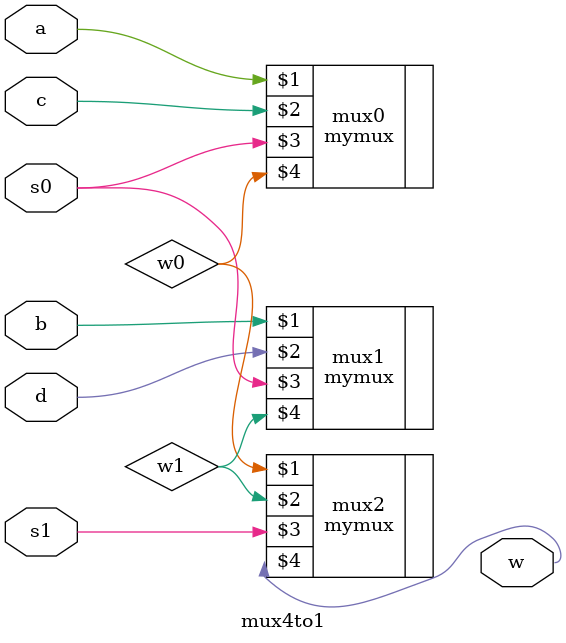
<source format=v>
`timescale 1ns/1ns

module mux4to1(input a , b , c , d , s0 , s1 , output w);

	wire w0 , w1;

	mymux mux0(a , c , s0 , w0);
	mymux mux1(b , d , s0 , w1);
	mymux mux2(w0 , w1 , s1 , w);

endmodule
</source>
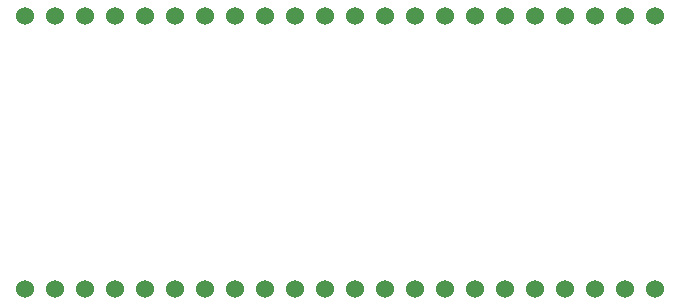
<source format=gbl>
G04 EAGLE Gerber RS-274X export*
G75*
%MOMM*%
%FSLAX34Y34*%
%LPD*%
%INBottom Copper*%
%IPPOS*%
%AMOC8*
5,1,8,0,0,1.08239X$1,22.5*%
G01*
%ADD10C,1.524000*%


D10*
X30480Y264160D03*
X55880Y264160D03*
X81280Y264160D03*
X106680Y264160D03*
X132080Y264160D03*
X157480Y264160D03*
X182880Y264160D03*
X208280Y264160D03*
X233680Y264160D03*
X259080Y264160D03*
X284480Y264160D03*
X309880Y264160D03*
X335280Y264160D03*
X360680Y264160D03*
X386080Y264160D03*
X411480Y264160D03*
X436880Y264160D03*
X462280Y264160D03*
X487680Y264160D03*
X513080Y264160D03*
X538480Y264160D03*
X563880Y264160D03*
X563880Y33020D03*
X538480Y33020D03*
X513080Y33020D03*
X487680Y33020D03*
X462280Y33020D03*
X436880Y33020D03*
X411480Y33020D03*
X386080Y33020D03*
X360680Y33020D03*
X335280Y33020D03*
X309880Y33020D03*
X284480Y33020D03*
X259080Y33020D03*
X233680Y33020D03*
X208280Y33020D03*
X182880Y33020D03*
X157480Y33020D03*
X132080Y33020D03*
X106680Y33020D03*
X81280Y33020D03*
X55880Y33020D03*
X30480Y33020D03*
M02*

</source>
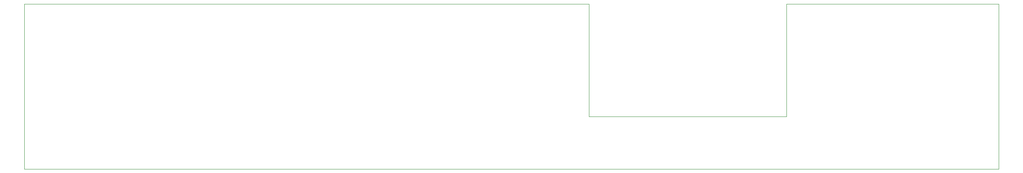
<source format=gm1>
*%FSLAX23Y23*%
*%MOIN*%
G01*
D14*
X10648Y7747D02*
X12301D01*
X10648Y8692D02*
X5922D01*
X12301D02*
X14077D01*
Y7309D02*
X5922D01*
X12301Y7747D02*
Y8692D01*
X10648D02*
Y7747D01*
X5922Y7309D02*
Y8692D01*
X14077D02*
Y7309D01*
D02*
M02*

</source>
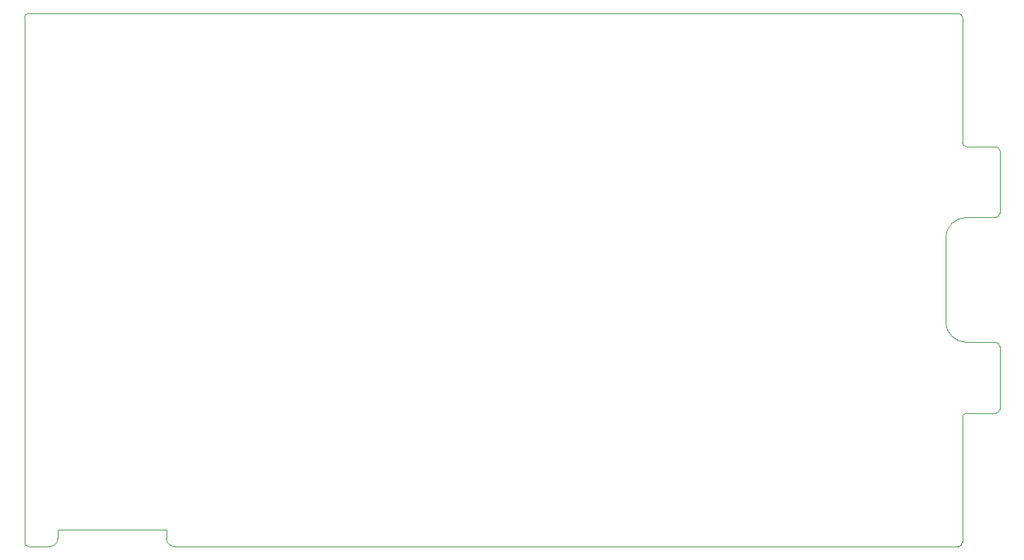
<source format=gm1>
G04 #@! TF.GenerationSoftware,KiCad,Pcbnew,(5.1.8)-1*
G04 #@! TF.CreationDate,2022-08-28T16:31:03+09:00*
G04 #@! TF.ProjectId,windsynth,77696e64-7379-46e7-9468-2e6b69636164,rev?*
G04 #@! TF.SameCoordinates,Original*
G04 #@! TF.FileFunction,Profile,NP*
%FSLAX46Y46*%
G04 Gerber Fmt 4.6, Leading zero omitted, Abs format (unit mm)*
G04 Created by KiCad (PCBNEW (5.1.8)-1) date 2022-08-28 16:31:03*
%MOMM*%
%LPD*%
G01*
G04 APERTURE LIST*
G04 #@! TA.AperFunction,Profile*
%ADD10C,0.050000*%
G04 #@! TD*
G04 APERTURE END LIST*
D10*
X239500000Y-100000000D02*
X239500000Y-107500000D01*
X235500000Y-108000000D02*
X239000000Y-108000000D01*
X235000000Y-108500000D02*
G75*
G02*
X235500000Y-108000000I500000J0D01*
G01*
X239500000Y-107500000D02*
G75*
G02*
X239000000Y-108000000I-500000J0D01*
G01*
X239000000Y-84500000D02*
X235500000Y-84500000D01*
X239000000Y-99500000D02*
X235500000Y-99500000D01*
X239000000Y-99500000D02*
G75*
G02*
X239500000Y-100000000I0J-500000D01*
G01*
X239500000Y-84000000D02*
G75*
G02*
X239000000Y-84500000I-500000J0D01*
G01*
X235500000Y-76000000D02*
X239000000Y-76000000D01*
X235000000Y-60500000D02*
X235000000Y-75500000D01*
X235500000Y-76000000D02*
G75*
G02*
X235000000Y-75500000I0J500000D01*
G01*
X239000000Y-76000000D02*
G75*
G02*
X239500000Y-76500000I0J-500000D01*
G01*
X235000000Y-123500000D02*
X235000000Y-108500000D01*
X233000000Y-87000000D02*
X233000000Y-97000000D01*
X235500000Y-99500000D02*
G75*
G02*
X233000000Y-97000000I0J2500000D01*
G01*
X233000000Y-87000000D02*
G75*
G02*
X235500000Y-84500000I2500000J0D01*
G01*
X125500000Y-124000000D02*
X123000000Y-124000000D01*
X126500000Y-123000000D02*
G75*
G02*
X125500000Y-124000000I-1000000J0D01*
G01*
X139500000Y-123000000D02*
X139500000Y-122000000D01*
X126500000Y-122000000D02*
X126500000Y-123000000D01*
X139500000Y-122000000D02*
X126500000Y-122000000D01*
X140500000Y-124000000D02*
G75*
G02*
X139500000Y-123000000I0J1000000D01*
G01*
X122500000Y-60500000D02*
X122500000Y-123500000D01*
X235000000Y-123500000D02*
G75*
G02*
X234500000Y-124000000I-500000J0D01*
G01*
X123000000Y-124000000D02*
G75*
G02*
X122500000Y-123500000I0J500000D01*
G01*
X122500000Y-60500000D02*
G75*
G02*
X123000000Y-60000000I500000J0D01*
G01*
X234500000Y-60000000D02*
G75*
G02*
X235000000Y-60500000I0J-500000D01*
G01*
X234500000Y-60000000D02*
X123000000Y-60000000D01*
X239500000Y-84000000D02*
X239500000Y-76500000D01*
X140500000Y-124000000D02*
X234500000Y-124000000D01*
M02*

</source>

════════

▸ **PROMPT**:
Each line above from the one with "X239500000Y-107500000D01*" up to and including the one with "X233000000Y-97000000D01*" must be set down exactly, and no line outside that span may appear.

▸ **RESPONSE TO THIS EXERCISE**:
X239500000Y-107500000D01*
X235500000Y-108000000D02*
X239000000Y-108000000D01*
X235000000Y-108500000D02*
G75*
G02*
X235500000Y-108000000I500000J0D01*
G01*
X239500000Y-107500000D02*
G75*
G02*
X239000000Y-108000000I-500000J0D01*
G01*
X239000000Y-84500000D02*
X235500000Y-84500000D01*
X239000000Y-99500000D02*
X235500000Y-99500000D01*
X239000000Y-99500000D02*
G75*
G02*
X239500000Y-100000000I0J-500000D01*
G01*
X239500000Y-84000000D02*
G75*
G02*
X239000000Y-84500000I-500000J0D01*
G01*
X235500000Y-76000000D02*
X239000000Y-76000000D01*
X235000000Y-60500000D02*
X235000000Y-75500000D01*
X235500000Y-76000000D02*
G75*
G02*
X235000000Y-75500000I0J500000D01*
G01*
X239000000Y-76000000D02*
G75*
G02*
X239500000Y-76500000I0J-500000D01*
G01*
X235000000Y-123500000D02*
X235000000Y-108500000D01*
X233000000Y-87000000D02*
X233000000Y-97000000D01*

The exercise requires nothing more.